The allow_param method takes a resource title (or array of resource titles) and an attribute (or array of attributes) for that resource to be permitted via strong parameters. Permitter will modify params for that resource (here, params[:project]) to only include the whitelisted attributes, removing all others. Permitter flags the remaining params of that resource permitted per strong parameters. This allows mass assignment in the controller to follow the old Rails 3.2 syntax while using the more secure methodology of strong paramters.

class ProjectsController < ApplicationController

  ...

  def create
    @project = Project.create(params[:project])
  end

  def update
    @project = Project.find(params[:id])
    @project.update(params[:project])
  end

  ...

end

You can check permissions using the allowed_param? method.

<% if allowed_param? :project, :title %>
  <div class="field">
    <%= f.label :title %><br />
    <%= f.text_field :title %>
  </div>
<% end %>

Here, it will only show the title label and text field if the user is allowed to modify the title attribute of Project.

Permission Scoping¶ ↑

Sometimes you may want to scope the relation used in the #index action of the controller. Permitter allows you to do this in your Permission class without the need to repeat yourself.

For example:

class Permission
  include Permitter::Permission

  def initialize(user)
    allow_action :projects, :index

    if user
      allow_action :projects, :show do |project|
        project.user_id == user.id
      end
    end
  end
end

class ProjectController < ApplicationController

  def index
    @projects = Project.permitted_by(current_permissions)
  end

end

The @projects variable will now be scoped to projects available to the #show action.
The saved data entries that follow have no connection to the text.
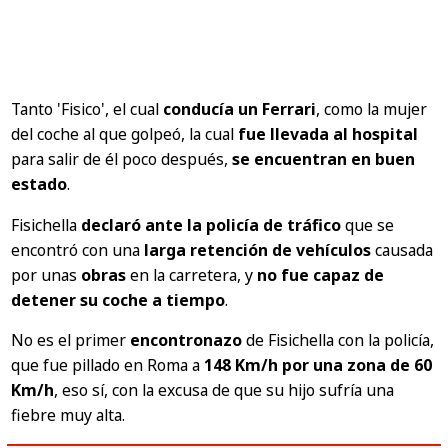
Tanto 'Fisico', el cual
conducía un Ferrari
, como la mujer
del coche al que golpeó, la cual
fue llevada al hospital
para salir de él poco después,
se encuentran en buen
estado
.
Fisichella
declaró ante la policía de tráfico
que se
encontró con una
larga retención de vehículos
causada
por unas
obras
en la carretera, y
no fue capaz de
detener su coche a tiempo
.
No es el primer
encontronazo
de Fisichella con la policía,
que fue pillado en Roma a
148 Km/h por una zona de 60
Km/h
, eso sí, con la excusa de que su hijo sufría una
fiebre muy alta.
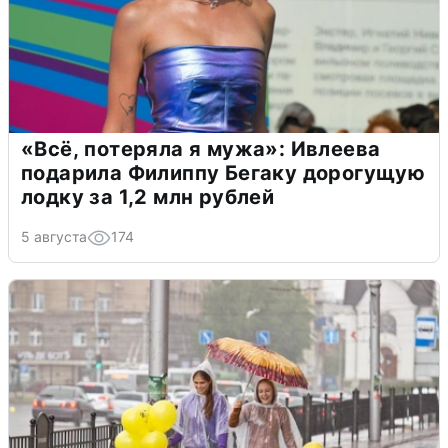
«Всё, потеряла я мужа»: Ивлеева
подарила Филиппу Бегаку дорогущую
лодку за 1,2 млн рублей
5 августа
174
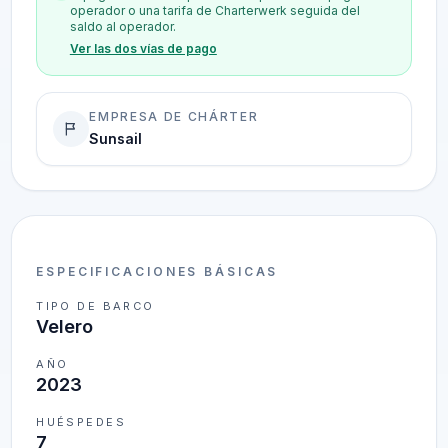
operador o una tarifa de Charterwerk seguida del
saldo al operador.
Ver las dos vías de pago
EMPRESA DE CHÁRTER
Sunsail
ESPECIFICACIONES BÁSICAS
TIPO DE BARCO
Velero
AÑO
2023
HUÉSPEDES
7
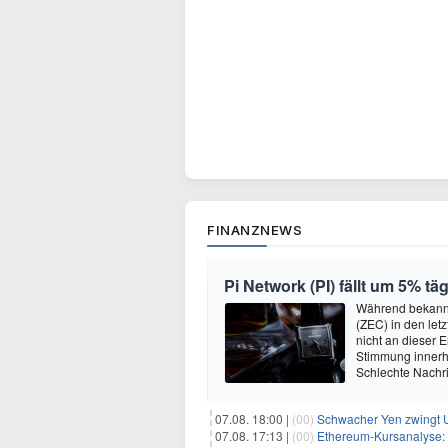
FINANZNEWS
Pi Network (PI) fällt um 5% t
Während bekannt
(ZEC) in den let
nicht an dieser 
Stimmung innerh
Schlechte Nachri
07.08. 18:00 |
(00)
Schwacher Yen zwingt US
07.08. 17:13 |
(00)
Ethereum-Kursanalyse: K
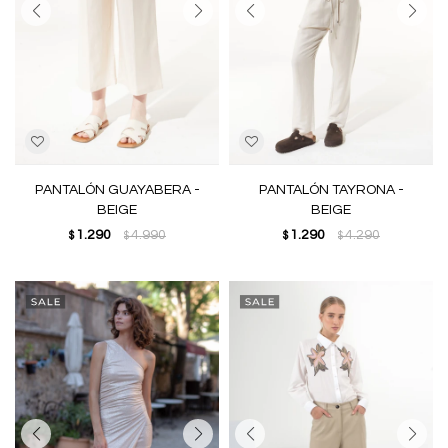
PANTALÓN GUAYABERA -
PANTALÓN TAYRONA -
BEIGE
BEIGE
1.290
4.990
1.290
4.290
$
$
$
$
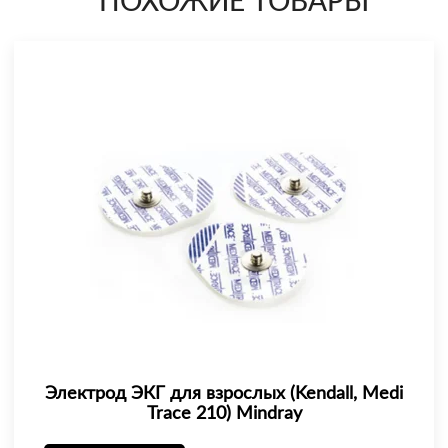
ПОХОЖИЕ ТОВАРЫ
Электрод ЭКГ для взрослых (Kendall, Medi
Trace 210) Mindray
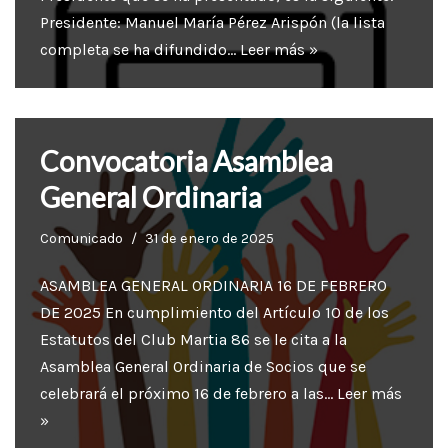
Presidente: Manuel María Pérez Arispón (la lista
completa se ha difundido…
Leer más »
Convocatoria Asamblea
General Ordinaria
Comunicado
31 de enero de 2025
ASAMBLEA GENERAL ORDINARIA 16 DE FEBRERO
DE 2025 En cumplimiento del Artículo 10 de los
Estatutos del Club Martia 86 se le cita a la
Asamblea General Ordinaria de Socios que se
celebrará el próximo 16 de febrero a las…
Leer más
»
If the #show action does not match the scoping needed, any action can be used (even a custom one if none match).

class Permission
  include Permitter::Permission

  def initialize(user)
    allow_action :projects, :index

    if user
      allow_action :projects, :show do |project|
        project.user_id == user.id
      end

      allow_action :projects, :custom_action do |project|
        # your scope here
      end
    end
  end
end

Then:

class ProjectController < ApplicationController

  def index
    @projects = Project.permitted_by(current_permissions, :custom_action)
  end

end

When writing scopes via an association, a custom action must be used with a block requiring no arguments.

class Permission
  include Permitter::Permission

  def initialize(user)
    allow_action :comments, :index

    allow_action :comments, :permitted do
      article.published == true
    end
  end
end

class CommentsController < ApplicationController
  def index
    @comments = Comment.joins(:article).permitted_by(@permissions, :permitted)
    #alternatively: Comment.joins{article}.permitted_by(@permissions, :permitted)
  end
end

class Comment < ActiveRecord::Base
  # t.integer :article_id

  belongs_to :article
end

class Article < ActiveRecord::Base
  # integer :category_id
  # boolean :published

  belongs_to :category
  has_many :comments
end

class Category < ActiveRecord::Base
  # boolean :visible

  has_many :articles
end

Nested joins are also supported:

class Permission
  include Permitter::Permission

  def initialize(user)
    allow_action :comments, :index

    allow_action :comments, :permitted do
      article.category.visible == true
    end
  end
end

class CommentsController < ApplicationController
  def index
    @comments = Comment.joins{article.category}.permitted_by(@permissions, :permitted)
  end
end

Permitter accomplishes this using the squeel gem. See the squeel docs for any query related questions.

Special Thanks¶ ↑

Permitter was inspired by cancan and Railscasts.